If you think the Amazon jungle is completely wild, think again



Welcome to the somewhat civilized jungle. Plant cultivation by native groups has shaped the landscape of at least part of South America’s Amazon forests for more than 8,000 years, researchers say.

Of dozens of tree species partly or fully domesticated by ancient peoples, 20 kinds of fruit and nut trees still cover large chunks of Amazonian forests, say ecologist Carolina Levis of the National Institute for Amazonian Research in Manaus, Brazil, and colleagues. Numbers and variety of domesticated tree species increase on and around previously discovered Amazonian archaeological sites, the scientists report in the March 3 Science.

Domesticated trees are “a surviving heritage of the Amazon’s past inhabitants,” Levis says.

The new report, says archaeologist Peter Stahl of the University of Victoria in Canada, adds to previous evidence that “resourceful and highly developed indigenous cultures” intentionally altered some Amazonian forests.

Southwestern and eastern Amazonian forests contain the greatest numbers and diversity of domesticated tree species, Levis’ team found. Large stands of domesticated Brazil nut trees remain crucial resources for inhabitants of southwestern forests today.

Over the past 300 years, modern Amazonian groups may have helped spread some domesticated tree species, Levis’ group says. For instance, 17th-century v­oyagers from Portugal and Spain established plantations of cacao trees in southwestern Amazonian forests that exploited cacao trees already cultivated by local communities, the scientists propose.

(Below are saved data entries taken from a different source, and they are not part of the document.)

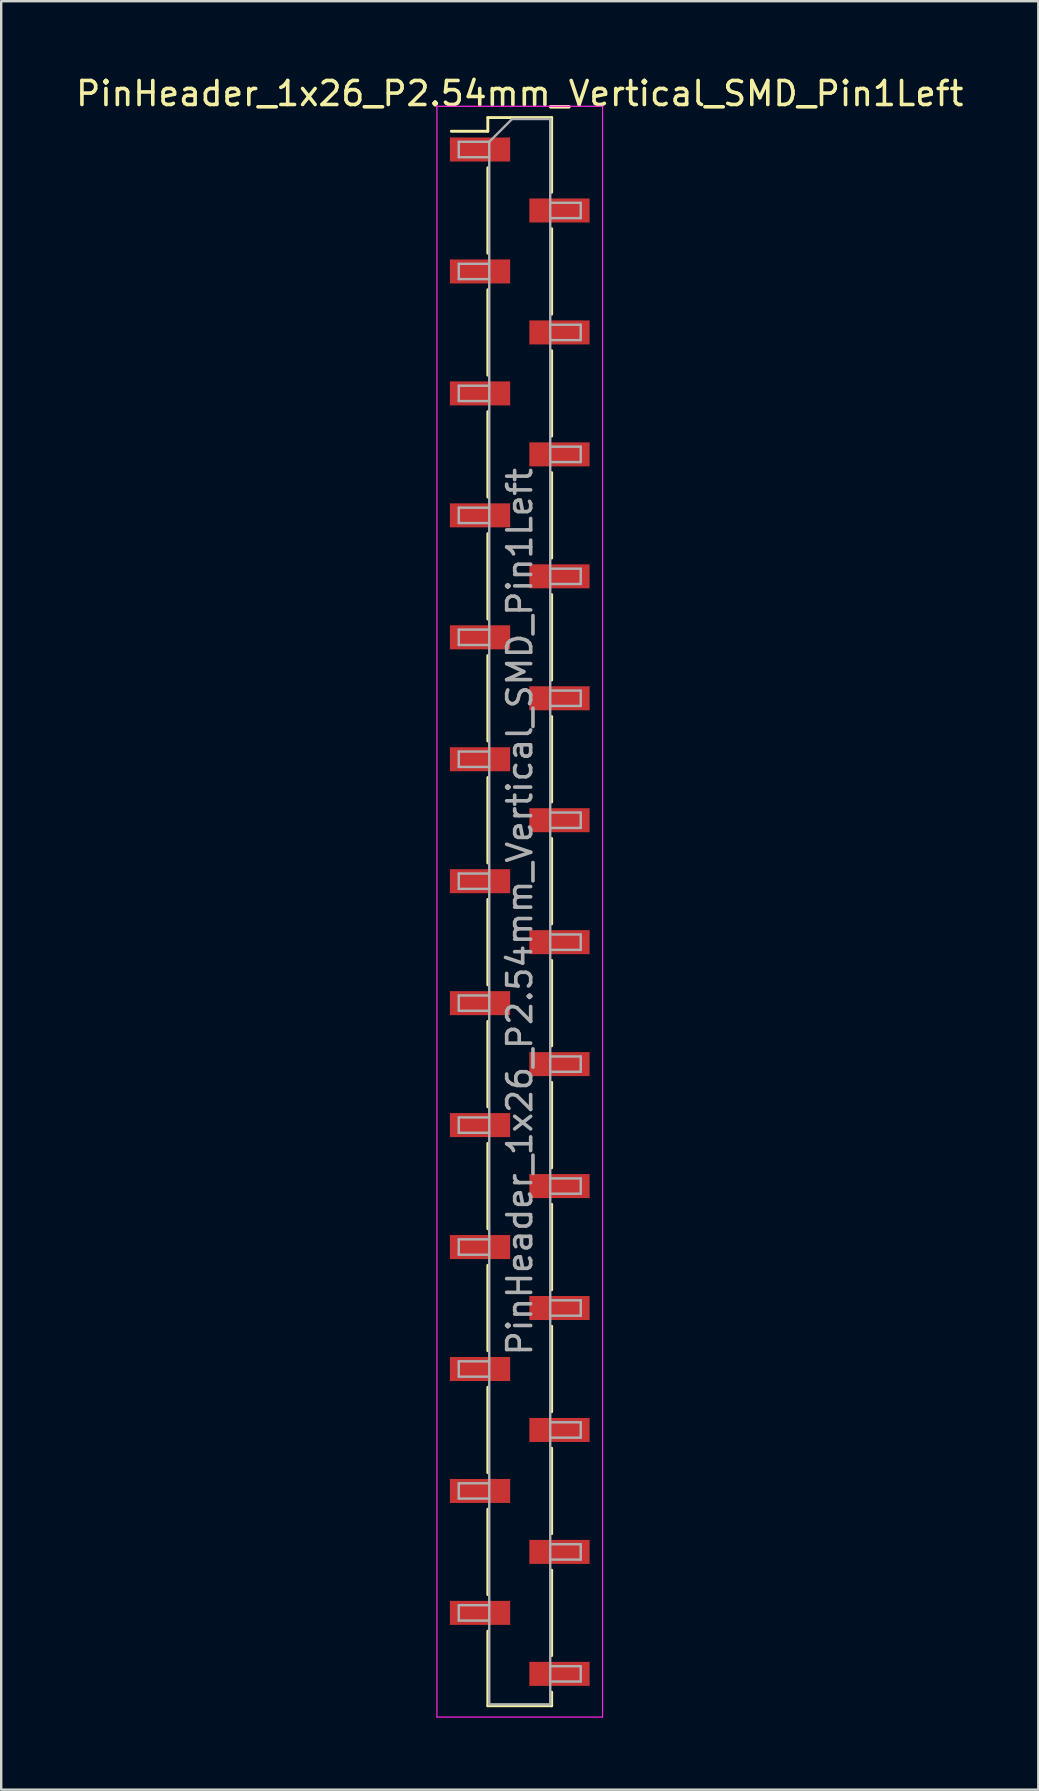
<source format=kicad_pcb>
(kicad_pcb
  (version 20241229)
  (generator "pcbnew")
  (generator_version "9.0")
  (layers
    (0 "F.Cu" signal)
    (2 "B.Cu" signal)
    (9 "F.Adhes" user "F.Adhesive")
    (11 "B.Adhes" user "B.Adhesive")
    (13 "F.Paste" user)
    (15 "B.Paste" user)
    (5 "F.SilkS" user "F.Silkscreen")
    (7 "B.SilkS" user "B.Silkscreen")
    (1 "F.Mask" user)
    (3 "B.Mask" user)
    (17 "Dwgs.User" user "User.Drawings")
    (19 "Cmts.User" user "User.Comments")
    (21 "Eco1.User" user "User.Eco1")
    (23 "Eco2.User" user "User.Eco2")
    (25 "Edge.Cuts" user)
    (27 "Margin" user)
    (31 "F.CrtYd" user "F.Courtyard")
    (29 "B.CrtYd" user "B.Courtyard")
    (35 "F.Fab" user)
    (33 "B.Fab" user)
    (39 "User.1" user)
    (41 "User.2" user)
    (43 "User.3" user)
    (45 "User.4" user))
  (footprint "PinHeader_1x26_P2.54mm_Vertical_SMD_Pin1Left"
    (layer "F.Cu")
    (at 18.601 34.928)
    (property "Reference" "PinHeader_1x26_P2.54mm_Vertical_SMD_Pin1Left" (at 0 -34.08 0) (layer "F.SilkS") (effects (font (size 1 1) (thickness 0.15))))
    (attr smd)
    (fp_line (start -1.33 -33.08) (end -1.33 -32.51) (stroke (width 0.12) (type solid)) (layer "F.SilkS"))
    (fp_line (start -1.33 -33.08) (end 1.33 -33.08) (stroke (width 0.12) (type solid)) (layer "F.SilkS"))
    (fp_line (start -1.33 -32.51) (end -2.85 -32.51) (stroke (width 0.12) (type solid)) (layer "F.SilkS"))
    (fp_line (start -1.33 -30.99) (end -1.33 -27.43) (stroke (width 0.12) (type solid)) (layer "F.SilkS"))
    (fp_line (start -1.33 -25.91) (end -1.33 -22.35) (stroke (width 0.12) (type solid)) (layer "F.SilkS"))
    (fp_line (start -1.33 -20.83) (end -1.33 -17.27) (stroke (width 0.12) (type solid)) (layer "F.SilkS"))
    (fp_line (start -1.33 -15.75) (end -1.33 -12.19) (stroke (width 0.12) (type solid)) (layer "F.SilkS"))
    (fp_line (start -1.33 -10.67) (end -1.33 -7.11) (stroke (width 0.12) (type solid)) (layer "F.SilkS"))
    (fp_line (start -1.33 -5.59) (end -1.33 -2.03) (stroke (width 0.12) (type solid)) (layer "F.SilkS"))
    (fp_line (start -1.33 -0.51) (end -1.33 3.05) (stroke (width 0.12) (type solid)) (layer "F.SilkS"))
    (fp_line (start -1.33 4.57) (end -1.33 8.13) (stroke (width 0.12) (type solid)) (layer "F.SilkS"))
    (fp_line (start -1.33 9.65) (end -1.33 13.21) (stroke (width 0.12) (type solid)) (layer "F.SilkS"))
    (fp_line (start -1.33 14.73) (end -1.33 18.29) (stroke (width 0.12) (type solid)) (layer "F.SilkS"))
    (fp_line (start -1.33 19.81) (end -1.33 23.37) (stroke (width 0.12) (type solid)) (layer "F.SilkS"))
    (fp_line (start -1.33 24.89) (end -1.33 28.45) (stroke (width 0.12) (type solid)) (layer "F.SilkS"))
    (fp_line (start -1.33 29.97) (end -1.33 33.08) (stroke (width 0.12) (type solid)) (layer "F.SilkS"))
    (fp_line (start -1.33 33.08) (end 1.33 33.08) (stroke (width 0.12) (type solid)) (layer "F.SilkS"))
    (fp_line (start 1.33 -33.08) (end 1.33 -29.97) (stroke (width 0.12) (type solid)) (layer "F.SilkS"))
    (fp_line (start 1.33 -28.45) (end 1.33 -24.89) (stroke (width 0.12) (type solid)) (layer "F.SilkS"))
    (fp_line (start 1.33 -23.37) (end 1.33 -19.81) (stroke (width 0.12) (type solid)) (layer "F.SilkS"))
    (fp_line (start 1.33 -18.29) (end 1.33 -14.73) (stroke (width 0.12) (type solid)) (layer "F.SilkS"))
    (fp_line (start 1.33 -13.21) (end 1.33 -9.65) (stroke (width 0.12) (type solid)) (layer "F.SilkS"))
    (fp_line (start 1.33 -8.13) (end 1.33 -4.57) (stroke (width 0.12) (type solid)) (layer "F.SilkS"))
    (fp_line (start 1.33 -3.05) (end 1.33 0.51) (stroke (width 0.12) (type solid)) (layer "F.SilkS"))
    (fp_line (start 1.33 2.03) (end 1.33 5.59) (stroke (width 0.12) (type solid)) (layer "F.SilkS"))
    (fp_line (start 1.33 7.11) (end 1.33 10.67) (stroke (width 0.12) (type solid)) (layer "F.SilkS"))
    (fp_line (start 1.33 12.19) (end 1.33 15.75) (stroke (width 0.12) (type solid)) (layer "F.SilkS"))
    (fp_line (start 1.33 17.27) (end 1.33 20.83) (stroke (width 0.12) (type solid)) (layer "F.SilkS"))
    (fp_line (start 1.33 22.35) (end 1.33 25.91) (stroke (width 0.12) (type solid)) (layer "F.SilkS"))
    (fp_line (start 1.33 27.43) (end 1.33 30.99) (stroke (width 0.12) (type solid)) (layer "F.SilkS"))
    (fp_line (start 1.33 32.51) (end 1.33 33.08) (stroke (width 0.12) (type solid)) (layer "F.SilkS"))
    (fp_line (start -3.45 -33.55) (end -3.45 33.55) (stroke (width 0.05) (type solid)) (layer "F.CrtYd"))
    (fp_line (start -3.45 33.55) (end 3.45 33.55) (stroke (width 0.05) (type solid)) (layer "F.CrtYd"))
    (fp_line (start 3.45 -33.55) (end -3.45 -33.55) (stroke (width 0.05) (type solid)) (layer "F.CrtYd"))
    (fp_line (start 3.45 33.55) (end 3.45 -33.55) (stroke (width 0.05) (type solid)) (layer "F.CrtYd"))
    (fp_line (start -2.54 -32.07) (end -2.54 -31.43) (stroke (width 0.1) (type solid)) (layer "F.Fab"))
    (fp_line (start -2.54 -31.43) (end -1.27 -31.43) (stroke (width 0.1) (type solid)) (layer "F.Fab"))
    (fp_line (start -2.54 -26.99) (end -2.54 -26.35) (stroke (width 0.1) (type solid)) (layer "F.Fab"))
    (fp_line (start -2.54 -26.35) (end -1.27 -26.35) (stroke (width 0.1) (type solid)) (layer "F.Fab"))
    (fp_line (start -2.54 -21.91) (end -2.54 -21.27) (stroke (width 0.1) (type solid)) (layer "F.Fab"))
    (fp_line (start -2.54 -21.27) (end -1.27 -21.27) (stroke (width 0.1) (type solid)) (layer "F.Fab"))
    (fp_line (start -2.54 -16.83) (end -2.54 -16.19) (stroke (width 0.1) (type solid)) (layer "F.Fab"))
    (fp_line (start -2.54 -16.19) (end -1.27 -16.19) (stroke (width 0.1) (type solid)) (layer "F.Fab"))
    (fp_line (start -2.54 -11.75) (end -2.54 -11.11) (stroke (width 0.1) (type solid)) (layer "F.Fab"))
    (fp_line (start -2.54 -11.11) (end -1.27 -11.11) (stroke (width 0.1) (type solid)) (layer "F.Fab"))
    (fp_line (start -2.54 -6.67) (end -2.54 -6.03) (stroke (width 0.1) (type solid)) (layer "F.Fab"))
    (fp_line (start -2.54 -6.03) (end -1.27 -6.03) (stroke (width 0.1) (type solid)) (layer "F.Fab"))
    (fp_line (start -2.54 -1.59) (end -2.54 -0.95) (stroke (width 0.1) (type solid)) (layer "F.Fab"))
    (fp_line (start -2.54 -0.95) (end -1.27 -0.95) (stroke (width 0.1) (type solid)) (layer "F.Fab"))
    (fp_line (start -2.54 3.49) (end -2.54 4.13) (stroke (width 0.1) (type solid)) (layer "F.Fab"))
    (fp_line (start -2.54 4.13) (end -1.27 4.13) (stroke (width 0.1) (type solid)) (layer "F.Fab"))
    (fp_line (start -2.54 8.57) (end -2.54 9.21) (stroke (width 0.1) (type solid)) (layer "F.Fab"))
    (fp_line (start -2.54 9.21) (end -1.27 9.21) (stroke (width 0.1) (type solid)) (layer "F.Fab"))
    (fp_line (start -2.54 13.65) (end -2.54 14.29) (stroke (width 0.1) (type solid)) (layer "F.Fab"))
    (fp_line (start -2.54 14.29) (end -1.27 14.29) (stroke (width 0.1) (type solid)) (layer "F.Fab"))
    (fp_line (start -2.54 18.73) (end -2.54 19.37) (stroke (width 0.1) (type solid)) (layer "F.Fab"))
    (fp_line (start -2.54 19.37) (end -1.27 19.37) (stroke (width 0.1) (type solid)) (layer "F.Fab"))
    (fp_line (start -2.54 23.81) (end -2.54 24.45) (stroke (width 0.1) (type solid)) (layer "F.Fab"))
    (fp_line (start -2.54 24.45) (end -1.27 24.45) (stroke (width 0.1) (type solid)) (layer "F.Fab"))
    (fp_line (start -2.54 28.89) (end -2.54 29.53) (stroke (width 0.1) (type solid)) (layer "F.Fab"))
    (fp_line (start -2.54 29.53) (end -1.27 29.53) (stroke (width 0.1) (type solid)) (layer "F.Fab"))
    (fp_line (start -1.27 -32.07) (end -2.54 -32.07) (stroke (width 0.1) (type solid)) (layer "F.Fab"))
    (fp_line (start -1.27 -32.07) (end -0.32 -33.02) (stroke (width 0.1) (type solid)) (layer "F.Fab"))
    (fp_line (start -1.27 -26.99) (end -2.54 -26.99) (stroke (width 0.1) (type solid)) (layer "F.Fab"))
    (fp_line (start -1.27 -21.91) (end -2.54 -21.91) (stroke (width 0.1) (type solid)) (layer "F.Fab"))
    (fp_line (start -1.27 -16.83) (end -2.54 -16.83) (stroke (width 0.1) (type solid)) (layer "F.Fab"))
    (fp_line (start -1.27 -11.75) (end -2.54 -11.75) (stroke (width 0.1) (type solid)) (layer "F.Fab"))
    (fp_line (start -1.27 -6.67) (end -2.54 -6.67) (stroke (width 0.1) (type solid)) (layer "F.Fab"))
    (fp_line (start -1.27 -1.59) (end -2.54 -1.59) (stroke (width 0.1) (type solid)) (layer "F.Fab"))
    (fp_line (start -1.27 3.49) (end -2.54 3.49) (stroke (width 0.1) (type solid)) (layer "F.Fab"))
    (fp_line (start -1.27 8.57) (end -2.54 8.57) (stroke (width 0.1) (type solid)) (layer "F.Fab"))
    (fp_line (start -1.27 13.65) (end -2.54 13.65) (stroke (width 0.1) (type solid)) (layer "F.Fab"))
    (fp_line (start -1.27 18.73) (end -2.54 18.73) (stroke (width 0.1) (type solid)) (layer "F.Fab"))
    (fp_line (start -1.27 23.81) (end -2.54 23.81) (stroke (width 0.1) (type solid)) (layer "F.Fab"))
    (fp_line (start -1.27 28.89) (end -2.54 28.89) (stroke (width 0.1) (type solid)) (layer "F.Fab"))
    (fp_line (start -1.27 33.02) (end -1.27 -32.07) (stroke (width 0.1) (type solid)) (layer "F.Fab"))
    (fp_line (start -0.32 -33.02) (end 1.27 -33.02) (stroke (width 0.1) (type solid)) (layer "F.Fab"))
    (fp_line (start 1.27 -33.02) (end 1.27 33.02) (stroke (width 0.1) (type solid)) (layer "F.Fab"))
    (fp_line (start 1.27 -29.53) (end 2.54 -29.53) (stroke (width 0.1) (type solid)) (layer "F.Fab"))
    (fp_line (start 1.27 -24.45) (end 2.54 -24.45) (stroke (width 0.1) (type solid)) (layer "F.Fab"))
    (fp_line (start 1.27 -19.37) (end 2.54 -19.37) (stroke (width 0.1) (type solid)) (layer "F.Fab"))
    (fp_line (start 1.27 -14.29) (end 2.54 -14.29) (stroke (width 0.1) (type solid)) (layer "F.Fab"))
    (fp_line (start 1.27 -9.21) (end 2.54 -9.21) (stroke (width 0.1) (type solid)) (layer "F.Fab"))
    (fp_line (start 1.27 -4.13) (end 2.54 -4.13) (stroke (width 0.1) (type solid)) (layer "F.Fab"))
    (fp_line (start 1.27 0.95) (end 2.54 0.95) (stroke (width 0.1) (type solid)) (layer "F.Fab"))
    (fp_line (start 1.27 6.03) (end 2.54 6.03) (stroke (width 0.1) (type solid)) (layer "F.Fab"))
    (fp_line (start 1.27 11.11) (end 2.54 11.11) (stroke (width 0.1) (type solid)) (layer "F.Fab"))
    (fp_line (start 1.27 16.19) (end 2.54 16.19) (stroke (width 0.1) (type solid)) (layer "F.Fab"))
    (fp_line (start 1.27 21.27) (end 2.54 21.27) (stroke (width 0.1) (type solid)) (layer "F.Fab"))
    (fp_line (start 1.27 26.35) (end 2.54 26.35) (stroke (width 0.1) (type solid)) (layer "F.Fab"))
    (fp_line (start 1.27 31.43) (end 2.54 31.43) (stroke (width 0.1) (type solid)) (layer "F.Fab"))
    (fp_line (start 1.27 33.02) (end -1.27 33.02) (stroke (width 0.1) (type solid)) (layer "F.Fab"))
    (fp_line (start 2.54 -29.53) (end 2.54 -28.89) (stroke (width 0.1) (type solid)) (layer "F.Fab"))
    (fp_line (start 2.54 -28.89) (end 1.27 -28.89) (stroke (width 0.1) (type solid)) (layer "F.Fab"))
    (fp_line (start 2.54 -24.45) (end 2.54 -23.81) (stroke (width 0.1) (type solid)) (layer "F.Fab"))
    (fp_line (start 2.54 -23.81) (end 1.27 -23.81) (stroke (width 0.1) (type solid)) (layer "F.Fab"))
    (fp_line (start 2.54 -19.37) (end 2.54 -18.73) (stroke (width 0.1) (type solid)) (layer "F.Fab"))
    (fp_line (start 2.54 -18.73) (end 1.27 -18.73) (stroke (width 0.1) (type solid)) (layer "F.Fab"))
    (fp_line (start 2.54 -14.29) (end 2.54 -13.65) (stroke (width 0.1) (type solid)) (layer "F.Fab"))
    (fp_line (start 2.54 -13.65) (end 1.27 -13.65) (stroke (width 0.1) (type solid)) (layer "F.Fab"))
    (fp_line (start 2.54 -9.21) (end 2.54 -8.57) (stroke (width 0.1) (type solid)) (layer "F.Fab"))
    (fp_line (start 2.54 -8.57) (end 1.27 -8.57) (stroke (width 0.1) (type solid)) (layer "F.Fab"))
    (fp_line (start 2.54 -4.13) (end 2.54 -3.49) (stroke (width 0.1) (type solid)) (layer "F.Fab"))
    (fp_line (start 2.54 -3.49) (end 1.27 -3.49) (stroke (width 0.1) (type solid)) (layer "F.Fab"))
    (fp_line (start 2.54 0.95) (end 2.54 1.59) (stroke (width 0.1) (type solid)) (layer "F.Fab"))
    (fp_line (start 2.54 1.59) (end 1.27 1.59) (stroke (width 0.1) (type solid)) (layer "F.Fab"))
    (fp_line (start 2.54 6.03) (end 2.54 6.67) (stroke (width 0.1) (type solid)) (layer "F.Fab"))
    (fp_line (start 2.54 6.67) (end 1.27 6.67) (stroke (width 0.1) (type solid)) (layer "F.Fab"))
    (fp_line (start 2.54 11.11) (end 2.54 11.75) (stroke (width 0.1) (type solid)) (layer "F.Fab"))
    (fp_line (start 2.54 11.75) (end 1.27 11.75) (stroke (width 0.1) (type solid)) (layer "F.Fab"))
    (fp_line (start 2.54 16.19) (end 2.54 16.83) (stroke (width 0.1) (type solid)) (layer "F.Fab"))
    (fp_line (start 2.54 16.83) (end 1.27 16.83) (stroke (width 0.1) (type solid)) (layer "F.Fab"))
    (fp_line (start 2.54 21.27) (end 2.54 21.91) (stroke (width 0.1) (type solid)) (layer "F.Fab"))
    (fp_line (start 2.54 21.91) (end 1.27 21.91) (stroke (width 0.1) (type solid)) (layer "F.Fab"))
    (fp_line (start 2.54 26.35) (end 2.54 26.99) (stroke (width 0.1) (type solid)) (layer "F.Fab"))
    (fp_line (start 2.54 26.99) (end 1.27 26.99) (stroke (width 0.1) (type solid)) (layer "F.Fab"))
    (fp_line (start 2.54 31.43) (end 2.54 32.07) (stroke (width 0.1) (type solid)) (layer "F.Fab"))
    (fp_line (start 2.54 32.07) (end 1.27 32.07) (stroke (width 0.1) (type solid)) (layer "F.Fab"))
    (fp_text user "${REFERENCE}" (at 0 0 90) (layer "F.Fab") (effects (font (size 1 1) (thickness 0.15))))
    (pad "1" smd rect (at -1.655 -31.75) (size 2.51 1) (layers "F.Cu" "F.Mask" "F.Paste"))
    (pad "2" smd rect (at 1.655 -29.21) (size 2.51 1) (layers "F.Cu" "F.Mask" "F.Paste"))
    (pad "3" smd rect (at -1.655 -26.67) (size 2.51 1) (layers "F.Cu" "F.Mask" "F.Paste"))
    (pad "4" smd rect (at 1.655 -24.13) (size 2.51 1) (layers "F.Cu" "F.Mask" "F.Paste"))
    (pad "5" smd rect (at -1.655 -21.59) (size 2.51 1) (layers "F.Cu" "F.Mask" "F.Paste"))
    (pad "6" smd rect (at 1.655 -19.05) (size 2.51 1) (layers "F.Cu" "F.Mask" "F.Paste"))
    (pad "7" smd rect (at -1.655 -16.51) (size 2.51 1) (layers "F.Cu" "F.Mask" "F.Paste"))
    (pad "8" smd rect (at 1.655 -13.97) (size 2.51 1) (layers "F.Cu" "F.Mask" "F.Paste"))
    (pad "9" smd rect (at -1.655 -11.43) (size 2.51 1) (layers "F.Cu" "F.Mask" "F.Paste"))
    (pad "10" smd rect (at 1.655 -8.89) (size 2.51 1) (layers "F.Cu" "F.Mask" "F.Paste"))
    (pad "11" smd rect (at -1.655 -6.35) (size 2.51 1) (layers "F.Cu" "F.Mask" "F.Paste"))
    (pad "12" smd rect (at 1.655 -3.81) (size 2.51 1) (layers "F.Cu" "F.Mask" "F.Paste"))
    (pad "13" smd rect (at -1.655 -1.27) (size 2.51 1) (layers "F.Cu" "F.Mask" "F.Paste"))
    (pad "14" smd rect (at 1.655 1.27) (size 2.51 1) (layers "F.Cu" "F.Mask" "F.Paste"))
    (pad "15" smd rect (at -1.655 3.81) (size 2.51 1) (layers "F.Cu" "F.Mask" "F.Paste"))
    (pad "16" smd rect (at 1.655 6.35) (size 2.51 1) (layers "F.Cu" "F.Mask" "F.Paste"))
    (pad "17" smd rect (at -1.655 8.89) (size 2.51 1) (layers "F.Cu" "F.Mask" "F.Paste"))
    (pad "18" smd rect (at 1.655 11.43) (size 2.51 1) (layers "F.Cu" "F.Mask" "F.Paste"))
    (pad "19" smd rect (at -1.655 13.97) (size 2.51 1) (layers "F.Cu" "F.Mask" "F.Paste"))
    (pad "20" smd rect (at 1.655 16.51) (size 2.51 1) (layers "F.Cu" "F.Mask" "F.Paste"))
    (pad "21" smd rect (at -1.655 19.05) (size 2.51 1) (layers "F.Cu" "F.Mask" "F.Paste"))
    (pad "22" smd rect (at 1.655 21.59) (size 2.51 1) (layers "F.Cu" "F.Mask" "F.Paste"))
    (pad "23" smd rect (at -1.655 24.13) (size 2.51 1) (layers "F.Cu" "F.Mask" "F.Paste"))
    (pad "24" smd rect (at 1.655 26.67) (size 2.51 1) (layers "F.Cu" "F.Mask" "F.Paste"))
    (pad "25" smd rect (at -1.655 29.21) (size 2.51 1) (layers "F.Cu" "F.Mask" "F.Paste"))
    (pad "26" smd rect (at 1.655 31.75) (size 2.51 1) (layers "F.Cu" "F.Mask" "F.Paste")))
  (gr_rect
    (start -3 -3)
    (end 40.202 71.503)
    (stroke (width 0.1) (type default))
    (fill no)
    (layer "Edge.Cuts")))
</source>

Their findings build on a 2013 survey of forest plots all across the Amazon led by ecologist and study coauthor Hans ter Steege of the Naturalis Biodiversity Center in Leiden, the Netherlands. Of approximately 16,000 Amazonian tree species, just 227 accounted for half of all trees, the 2013 study concluded.

Of that number, 85 species display physical features signaling partial or full domestication by native Amazonians before European contact, the new study finds. Studies of plant DNA and plant remains from the Amazon previously suggested that domestication started more than 8,000 years ago. Crucially, 20 domesticated tree species — five times more than the number expected by chance — dominate their respective Amazonian landscapes, especially near archaeological sites and rivers where ancient humans likely congregated, Levis’ team says.

Archaeologists, ecologists and crop geneticists have so far studied only a small slice of the Amazon, which covers an area equivalent to about 93 percent of the contiguous U.S. states.

Levis and her colleagues suspect ancient native groups domesticated trees and plants throughout much of the region. But some researchers, including ecologist Crystal McMichael of the University of Amsterdam, say it’s more likely that ancient South Americans domesticated trees just in certain parts of the Amazon. In the new study, only Brazil nut trees show clear evidence of expansion into surrounding forests from an area of ancient domestication, McMichael says. Other tree species may have mainly been domesticated by native groups or Europeans in the past few hundred years, she says.